*** Data
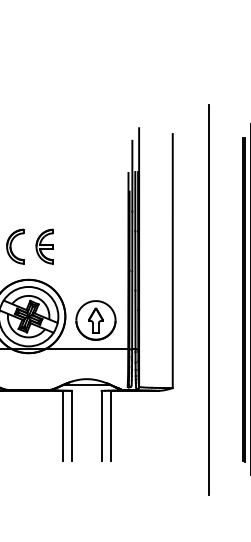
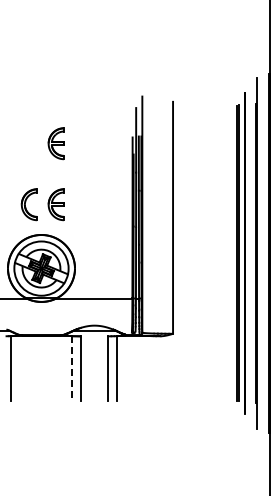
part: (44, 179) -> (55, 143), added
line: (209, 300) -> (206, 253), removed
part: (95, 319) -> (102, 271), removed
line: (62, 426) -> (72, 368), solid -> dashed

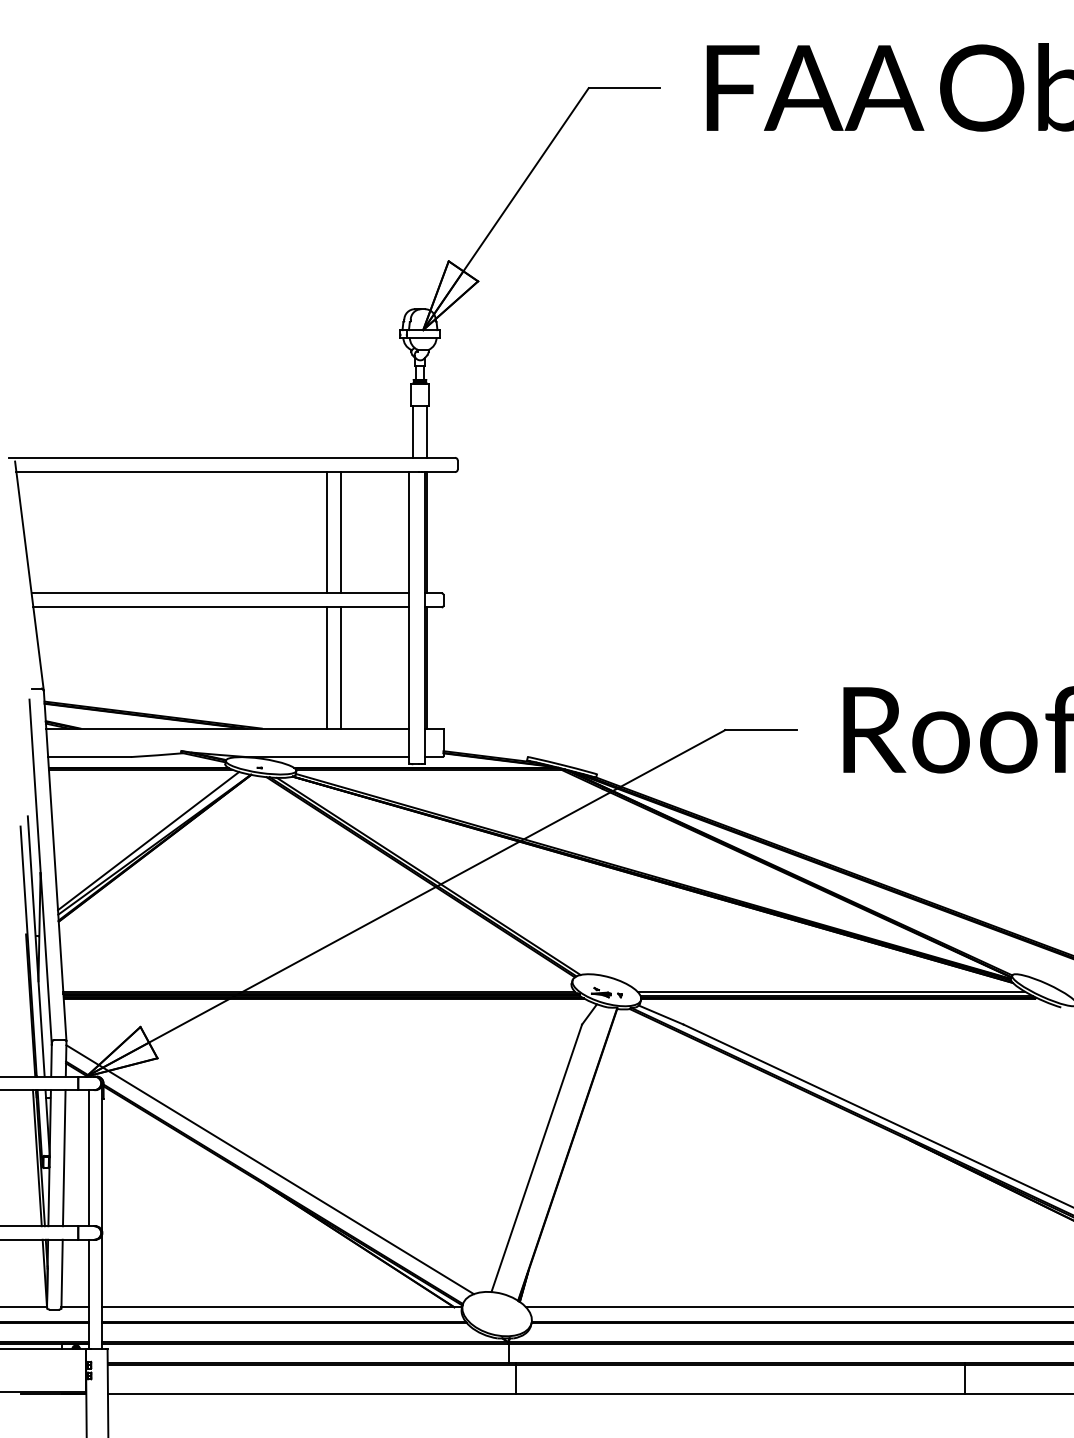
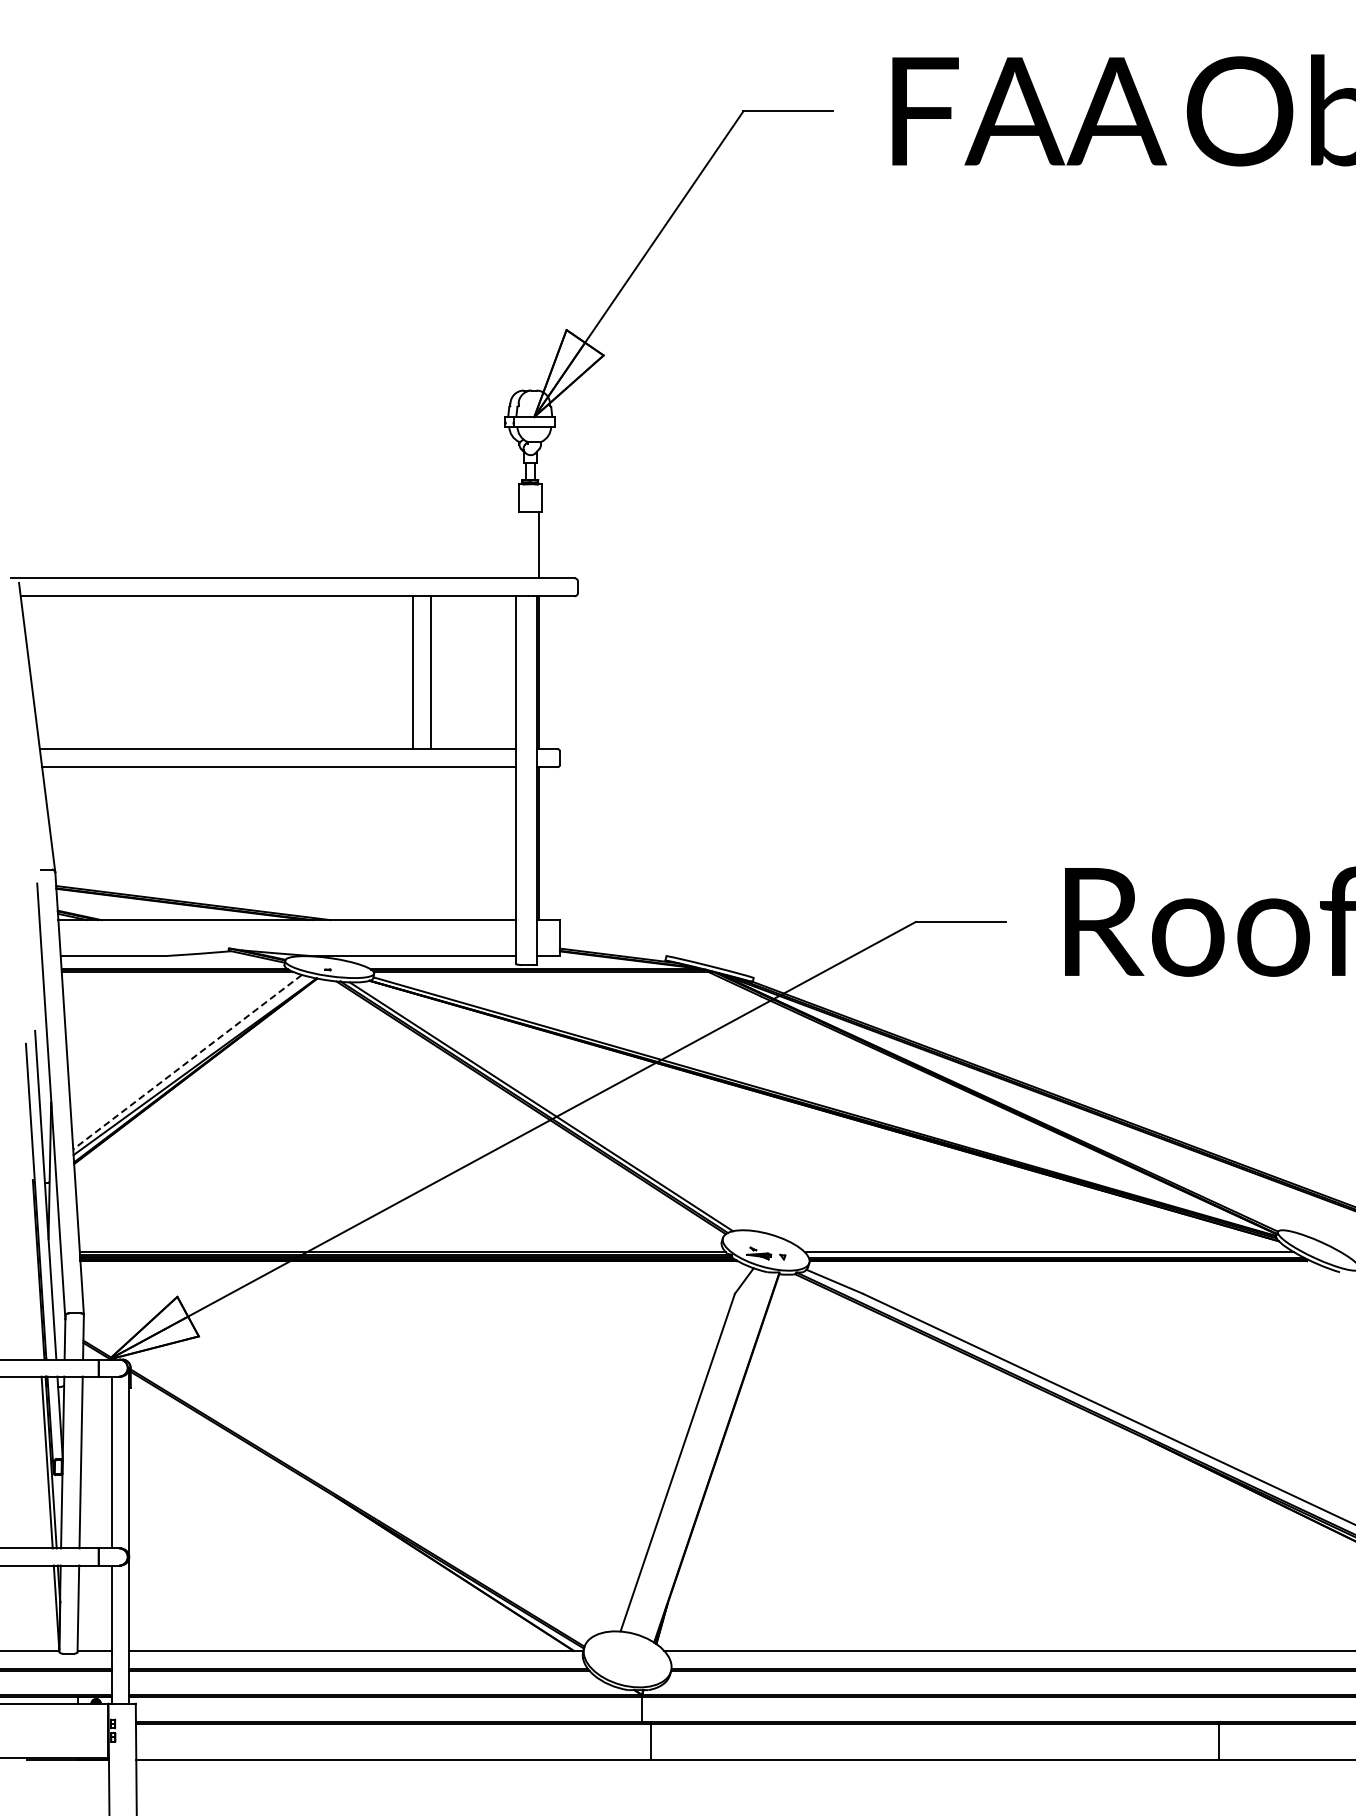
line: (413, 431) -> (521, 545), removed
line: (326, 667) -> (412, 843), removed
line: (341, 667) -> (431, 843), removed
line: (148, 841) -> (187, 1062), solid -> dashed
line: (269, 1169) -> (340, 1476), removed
******
• What you will do: Each entry above is to be restated exactly, without its images.

• Response to the task:
part: (44, 179) -> (55, 143), added
line: (209, 300) -> (206, 253), removed
part: (95, 319) -> (102, 271), removed
line: (62, 426) -> (72, 368), solid -> dashed

line: (413, 431) -> (521, 545), removed
line: (326, 667) -> (412, 843), removed
line: (341, 667) -> (431, 843), removed
line: (148, 841) -> (187, 1062), solid -> dashed
line: (269, 1169) -> (340, 1476), removed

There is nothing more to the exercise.